▶ [AIM OF THE EXERCISE]: Can you set down, word for word, the part of the essay on measuring AI productivity below that starts with "ai-productivity measurement metr" and goes on through "thinking too small."?

▶ [EXTRACT TO READ]:
○ ○ ○ ○
Essays·12 June 2026·8 min read

ai-productivity measurement metr enterprise-ai governance

the 0.1% problem — when the productivity number depends on who's holding the ruler

BofA's 10x and the economy's 0.1% aren't in contradiction — they measure different things and call both 'productivity'. The number is only as honest as the ruler, and right now almost everyone is holding the ruler that pays them.

Three weeks ago Bank of America's global economics team published a note telling anyone sceptical of the AI build-out that they were thinking too small.

It's not like electricity or even the internet, the team wrote — it is more powerful than both, and the productivity boom it will eventually deliver could be 10x larger than anything the economy is currently showing.

The report landed around 21 May 2026. It is a confident document.

Buried in it is the number that should have been the headline.

The economy is currently showing 0.1% — "a small aggregate effect relative to all the excitement around AI," the bank admitted — a number so small it barely registers against global growth of 3.5%.

Hold those two figures next to each other. Ten times. Nought-point-one per cent. The entire bull case is the multiplication. And the gap between them is not really an economics problem. It is a measurement problem — and after thirty years of watching technology cycles get sold on the strength of the wrong metric, I've learned to read the measurement before I read the conclusion.

same technology, four different rulers

Here is what makes this domain genuinely hard. You can measure the productivity of AI at four levels, and each level gives you a different answer in good faith.
○ ○ ○ ○
▶ [INFORMATION SHOWN]:
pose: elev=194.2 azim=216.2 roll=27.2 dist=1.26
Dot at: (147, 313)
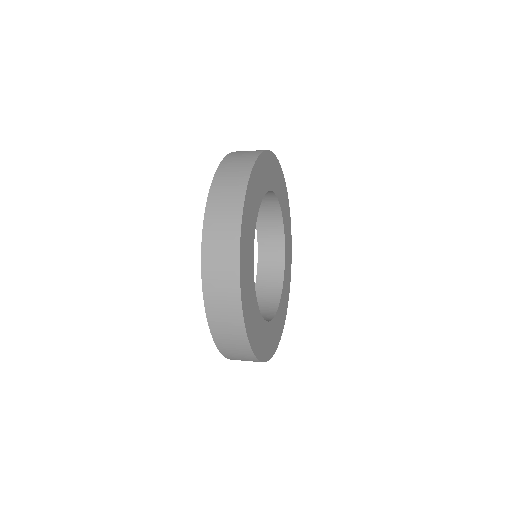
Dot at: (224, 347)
○ ○ ○ ○
▶ [CORRECT ANSWER]:
ai-productivity measurement metr enterprise-ai governance

the 0.1% problem — when the productivity number depends on who's holding the ruler

BofA's 10x and the economy's 0.1% aren't in contradiction — they measure different things and call both 'productivity'. The number is only as honest as the ruler, and right now almost everyone is holding the ruler that pays them.

Three weeks ago Bank of America's global economics team published a note telling anyone sceptical of the AI build-out that they were thinking too small.